No matter how much we try to know God the Father, we cannot know it all. I think by the way that is one reason so many atheists and others like them hate the concept of a high power because they must have all the answers neatly aligned. As Moses said at the very beginning in Deuteronomy 29 verse 29: ’The secret things belong unto the LORD our God: but those things which are revealed belong unto us and to our children for ever, that we may do all the words of this law’. God has revealed certain things to us, but not everything.

            But even if we had all the explanations, it still wouldn’t help. When your heart is being wrung out like a sponge, an orderly list of "sixteen good biblical reasons as to why this is happening" can sting like salt in a wound. You don’t stop the bleeding that way. A checklist may be ok when you’re looking at suffering in a rearview mirror, but not when you’re looking at suffering in the present tense. When people are sorely suffering, people are like hurting children looking up into the faces of their parents, crying and asking, "Daddy why?" Those children don’t want explanations, answers or reasons why, they want their daddy to pick them up, pat them on the backs, and reassure them that everything is going to be okay. God, like a father, doesn’t just give advice. He gives Himself. And I did not even refer to Job. 

            Peter Mayer who is a terminally ill cancer patient used the following analogy. It’s a comparison of two chess masters locked in a bitter duel. We know that God is in control and will ultimately win the match, but the devil has tremendous latitude and abilities and will destroy many of the game pieces along the way as he struggles to win. God does not stop the carnage and suffering, but uses the devil’s moves to further His plan and win the ultimate match. As one of the pawns I can’t see the human benefit through the pain, but faith enables me to trust God. The cornerstone of this faith is that I can dimly see, and know in my heart, that God is building and strengthening my family and their salvation. The earthly dreams are wasting away and what is left is truly precious.

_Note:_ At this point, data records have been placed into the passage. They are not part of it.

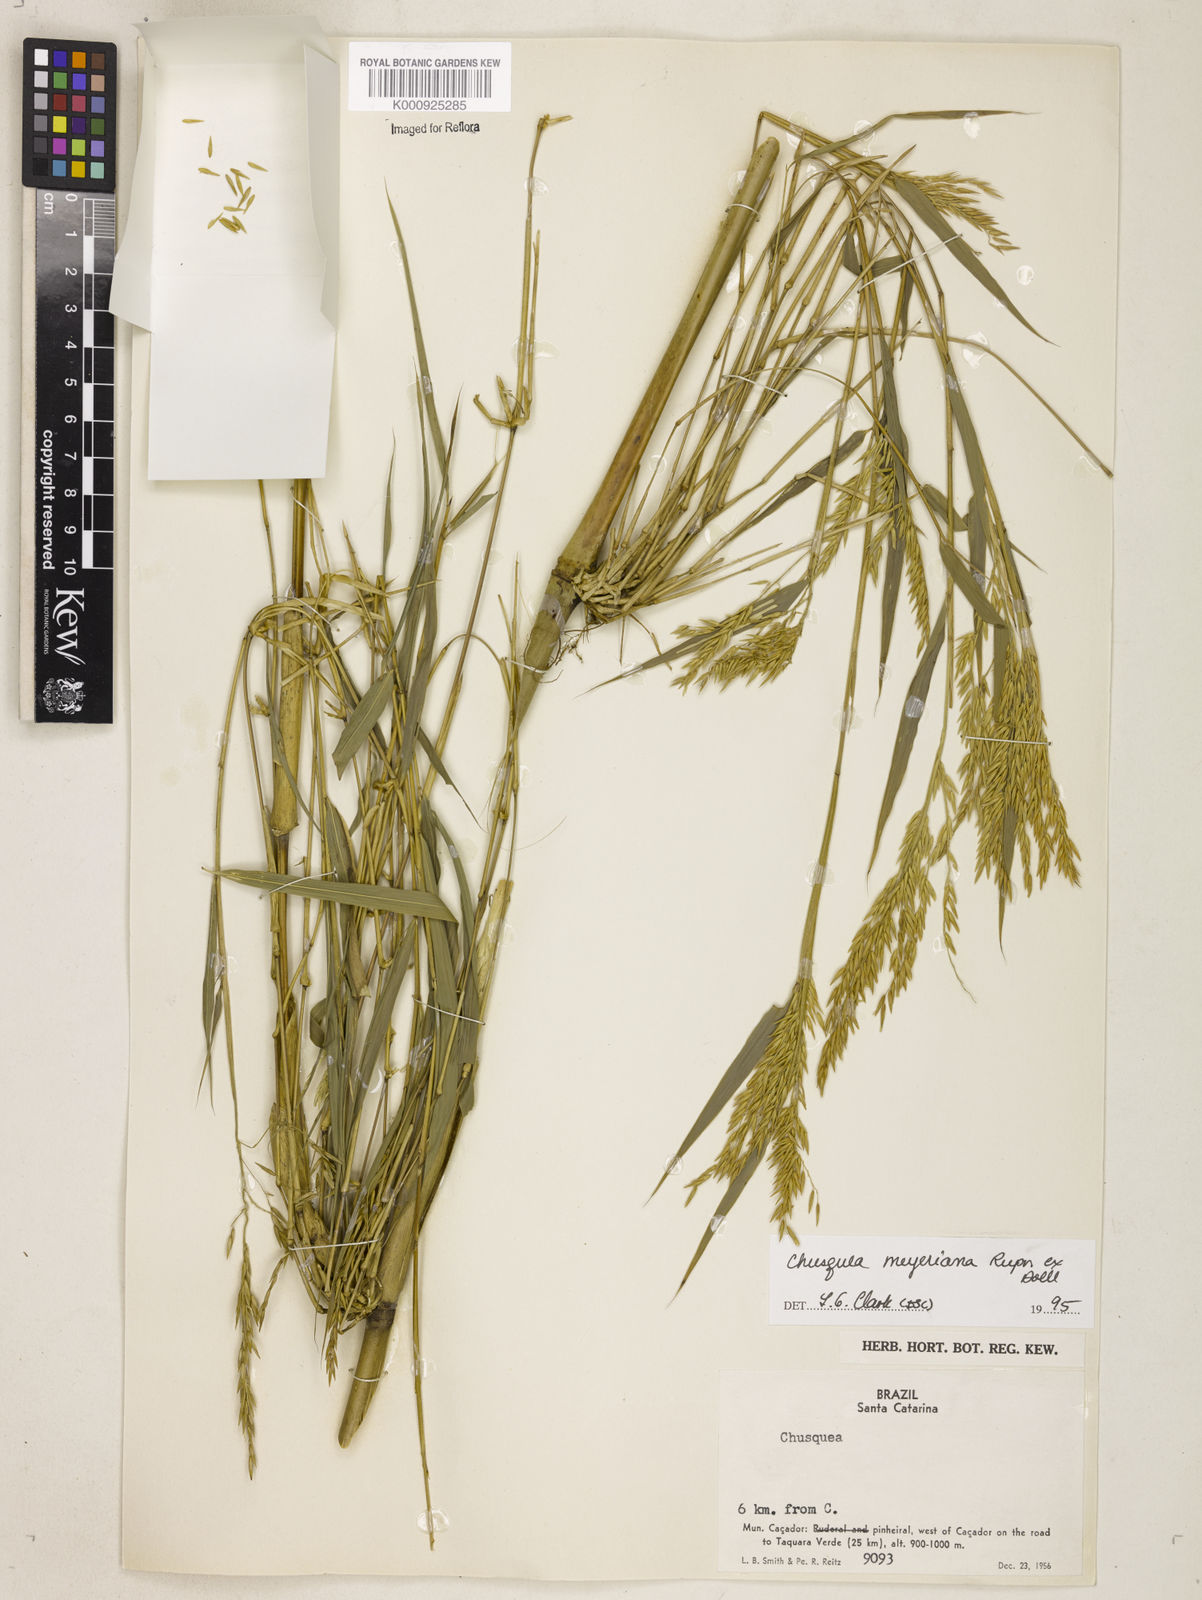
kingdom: Plantae
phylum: Tracheophyta
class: Liliopsida
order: Poales
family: Poaceae
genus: Chusquea
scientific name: Chusquea
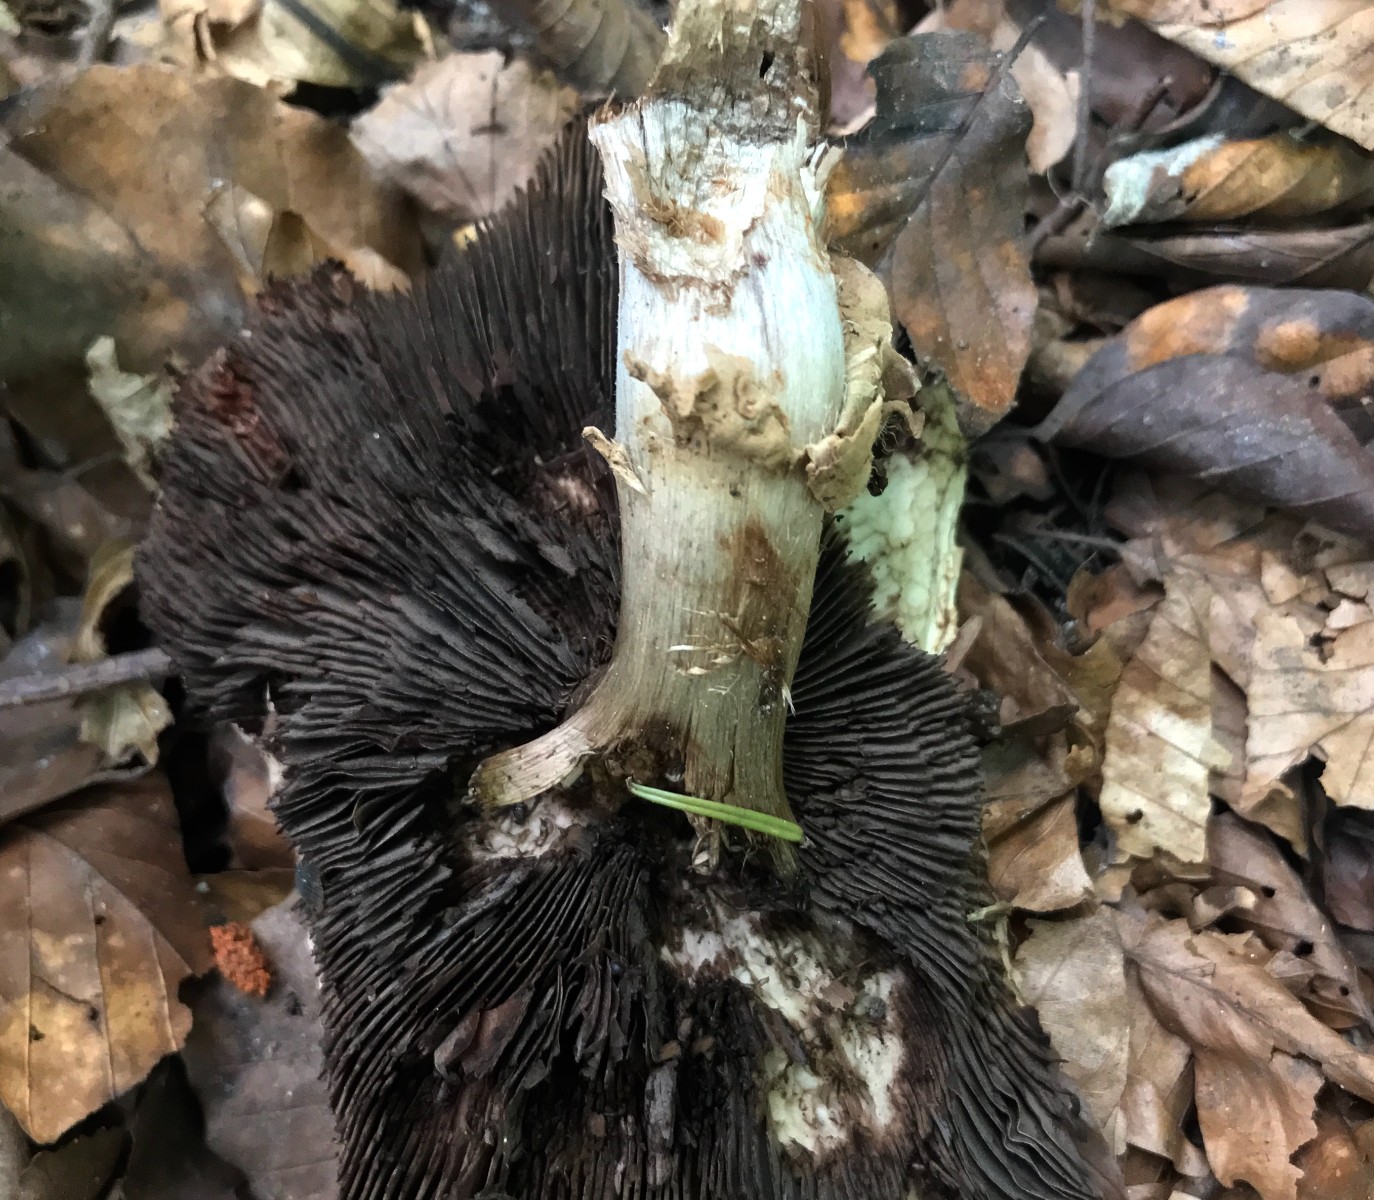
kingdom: Fungi
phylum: Basidiomycota
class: Agaricomycetes
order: Agaricales
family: Agaricaceae
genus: Agaricus
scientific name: Agaricus
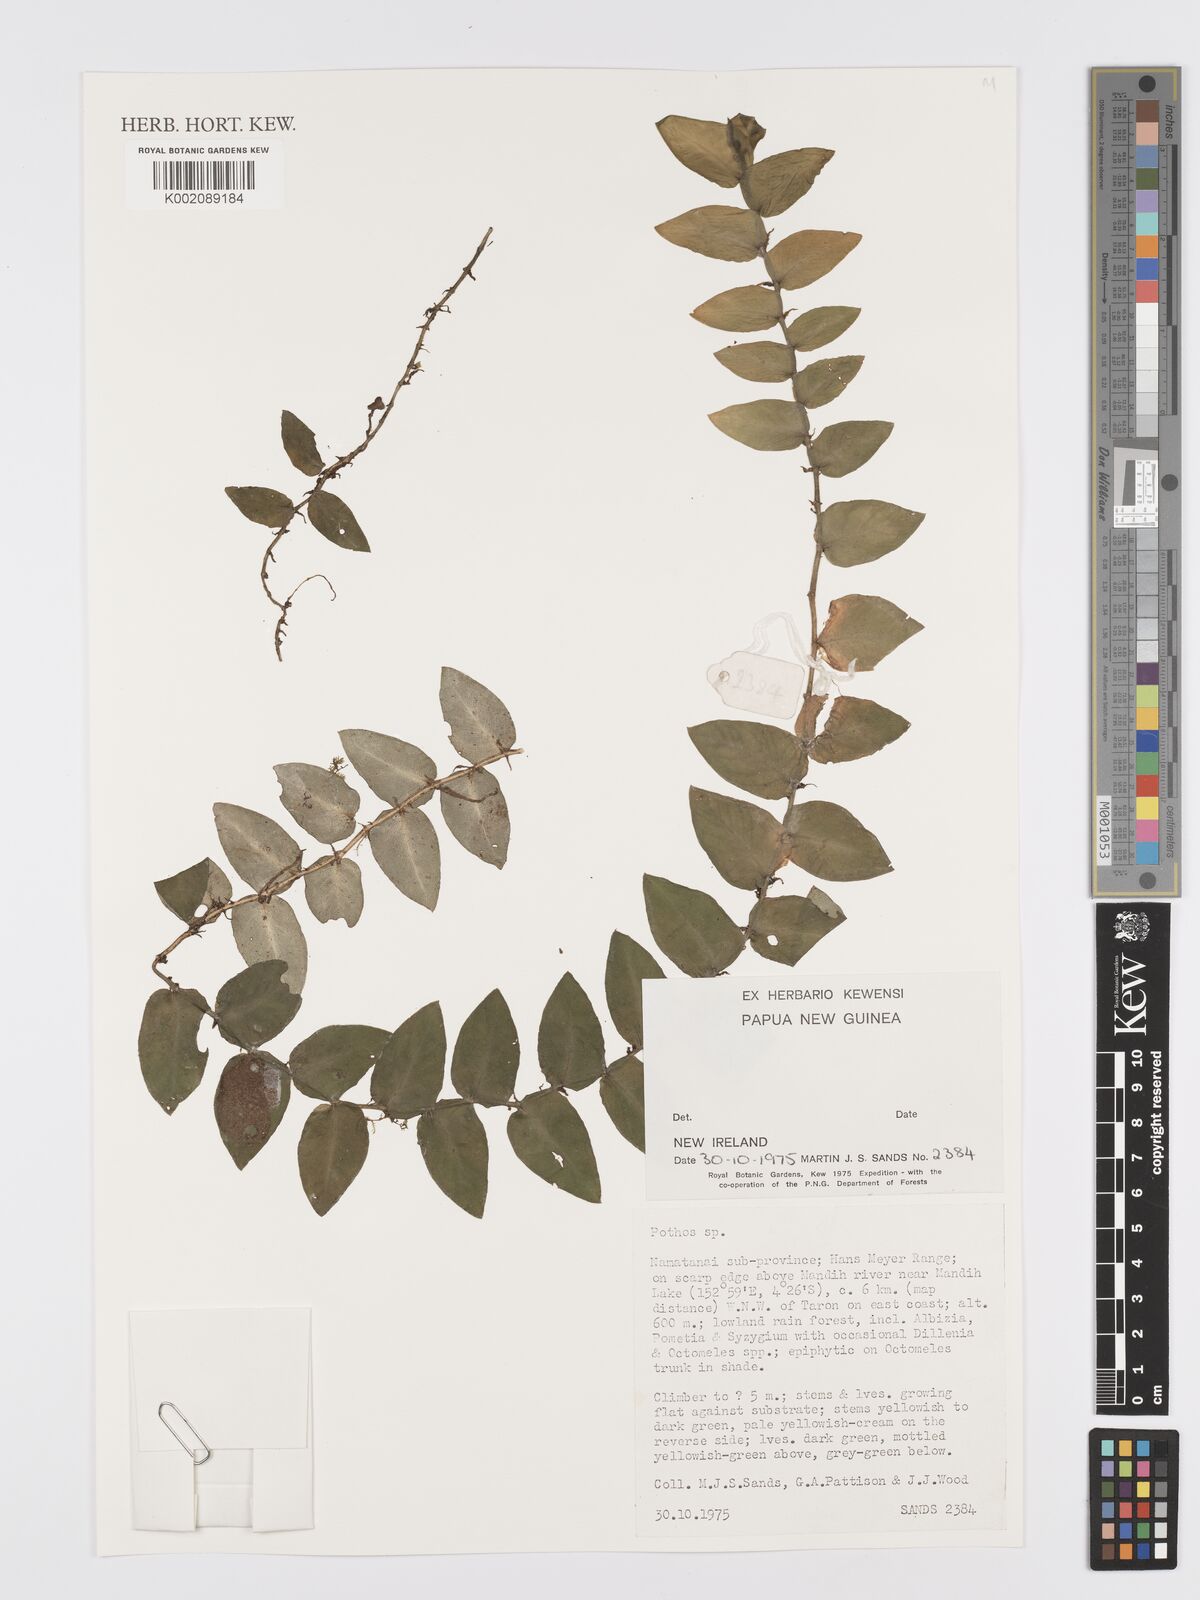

            At the end of everyone’s life regardless of whether they believed in one religion over another or religious figure, there will come a moment of judgment. Jesus was clear. God is a jealous God. There are not numerous paths to eternity. There’s but one name that salvation comes through (Acts) and that is Jesus. Think about where you are today, where you might be tomorrow, and where you want to be eternally.
Jesus said to her, "I am the resurrection and the life. The one who believes in Me, even if he dies, will live” (11:25-28).